## Task to carry out
Copy out each line in the material below that has the word "following".

++++ Data records ++++

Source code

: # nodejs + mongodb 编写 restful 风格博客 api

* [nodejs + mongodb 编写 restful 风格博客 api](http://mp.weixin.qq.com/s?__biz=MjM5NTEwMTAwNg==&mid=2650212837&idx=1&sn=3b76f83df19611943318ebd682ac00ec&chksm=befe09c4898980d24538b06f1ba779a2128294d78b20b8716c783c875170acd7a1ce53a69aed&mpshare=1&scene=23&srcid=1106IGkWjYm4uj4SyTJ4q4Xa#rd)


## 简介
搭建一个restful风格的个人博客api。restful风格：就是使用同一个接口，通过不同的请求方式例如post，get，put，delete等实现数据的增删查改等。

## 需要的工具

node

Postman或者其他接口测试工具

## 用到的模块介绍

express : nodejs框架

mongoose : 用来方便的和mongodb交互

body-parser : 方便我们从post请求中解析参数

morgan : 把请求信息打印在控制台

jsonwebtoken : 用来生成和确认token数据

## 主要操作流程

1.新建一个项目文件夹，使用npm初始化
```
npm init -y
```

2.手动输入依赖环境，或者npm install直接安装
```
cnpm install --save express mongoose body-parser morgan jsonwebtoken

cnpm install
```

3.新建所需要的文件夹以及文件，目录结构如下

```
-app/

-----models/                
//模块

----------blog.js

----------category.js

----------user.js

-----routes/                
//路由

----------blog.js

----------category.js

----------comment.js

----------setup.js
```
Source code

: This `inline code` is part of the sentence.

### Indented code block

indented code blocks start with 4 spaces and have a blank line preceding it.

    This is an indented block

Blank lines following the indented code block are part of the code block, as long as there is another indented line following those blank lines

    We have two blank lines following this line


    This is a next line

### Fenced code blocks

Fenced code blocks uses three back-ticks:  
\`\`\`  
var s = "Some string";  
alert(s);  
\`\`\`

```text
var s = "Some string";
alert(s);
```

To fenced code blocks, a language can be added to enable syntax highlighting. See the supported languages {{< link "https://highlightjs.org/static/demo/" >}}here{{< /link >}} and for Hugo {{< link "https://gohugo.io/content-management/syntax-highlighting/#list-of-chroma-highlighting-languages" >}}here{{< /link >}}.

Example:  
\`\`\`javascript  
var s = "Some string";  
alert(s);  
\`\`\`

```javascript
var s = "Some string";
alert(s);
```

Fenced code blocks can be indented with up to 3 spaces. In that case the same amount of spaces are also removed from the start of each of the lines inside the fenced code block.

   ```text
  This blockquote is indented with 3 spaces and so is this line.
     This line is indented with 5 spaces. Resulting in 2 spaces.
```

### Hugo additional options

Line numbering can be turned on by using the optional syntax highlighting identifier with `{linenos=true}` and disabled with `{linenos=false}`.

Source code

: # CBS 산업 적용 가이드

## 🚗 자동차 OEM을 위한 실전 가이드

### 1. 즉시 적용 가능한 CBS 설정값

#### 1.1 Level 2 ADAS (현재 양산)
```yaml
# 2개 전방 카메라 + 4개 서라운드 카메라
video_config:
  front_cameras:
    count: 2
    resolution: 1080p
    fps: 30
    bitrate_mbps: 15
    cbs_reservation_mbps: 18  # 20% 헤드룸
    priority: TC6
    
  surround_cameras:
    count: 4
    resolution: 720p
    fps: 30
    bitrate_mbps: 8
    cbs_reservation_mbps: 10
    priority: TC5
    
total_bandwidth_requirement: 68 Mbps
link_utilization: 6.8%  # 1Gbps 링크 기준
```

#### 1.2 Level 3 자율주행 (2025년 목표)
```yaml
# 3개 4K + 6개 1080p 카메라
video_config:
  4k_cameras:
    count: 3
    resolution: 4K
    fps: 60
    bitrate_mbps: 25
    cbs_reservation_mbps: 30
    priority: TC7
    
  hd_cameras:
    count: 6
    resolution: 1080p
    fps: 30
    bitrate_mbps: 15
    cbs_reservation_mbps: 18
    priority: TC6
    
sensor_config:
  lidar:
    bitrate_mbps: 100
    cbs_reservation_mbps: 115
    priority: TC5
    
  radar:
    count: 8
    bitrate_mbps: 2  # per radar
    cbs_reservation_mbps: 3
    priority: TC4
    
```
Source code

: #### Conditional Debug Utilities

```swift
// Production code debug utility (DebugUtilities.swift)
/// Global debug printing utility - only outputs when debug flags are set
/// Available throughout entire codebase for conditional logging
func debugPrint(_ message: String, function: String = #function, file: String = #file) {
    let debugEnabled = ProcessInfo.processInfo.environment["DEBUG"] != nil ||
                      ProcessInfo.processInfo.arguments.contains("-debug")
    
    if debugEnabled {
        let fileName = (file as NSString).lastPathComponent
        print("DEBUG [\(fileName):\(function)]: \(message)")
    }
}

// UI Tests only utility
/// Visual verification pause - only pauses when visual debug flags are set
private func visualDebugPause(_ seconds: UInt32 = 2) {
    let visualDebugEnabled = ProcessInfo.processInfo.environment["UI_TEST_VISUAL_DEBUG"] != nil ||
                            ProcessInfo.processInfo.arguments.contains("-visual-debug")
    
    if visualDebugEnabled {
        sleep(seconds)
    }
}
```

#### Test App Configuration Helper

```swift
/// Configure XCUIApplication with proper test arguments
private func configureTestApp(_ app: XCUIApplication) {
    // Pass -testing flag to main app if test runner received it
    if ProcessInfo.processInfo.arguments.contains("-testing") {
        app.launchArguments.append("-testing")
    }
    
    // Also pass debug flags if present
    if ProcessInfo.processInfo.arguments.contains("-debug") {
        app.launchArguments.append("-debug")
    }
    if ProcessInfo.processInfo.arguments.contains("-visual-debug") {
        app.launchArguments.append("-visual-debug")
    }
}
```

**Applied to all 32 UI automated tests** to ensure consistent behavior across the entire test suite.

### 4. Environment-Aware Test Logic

++++

## Task response
Blank lines following the indented code block are part of the code block, as long as there is another indented line following those blank lines
    We have two blank lines following this line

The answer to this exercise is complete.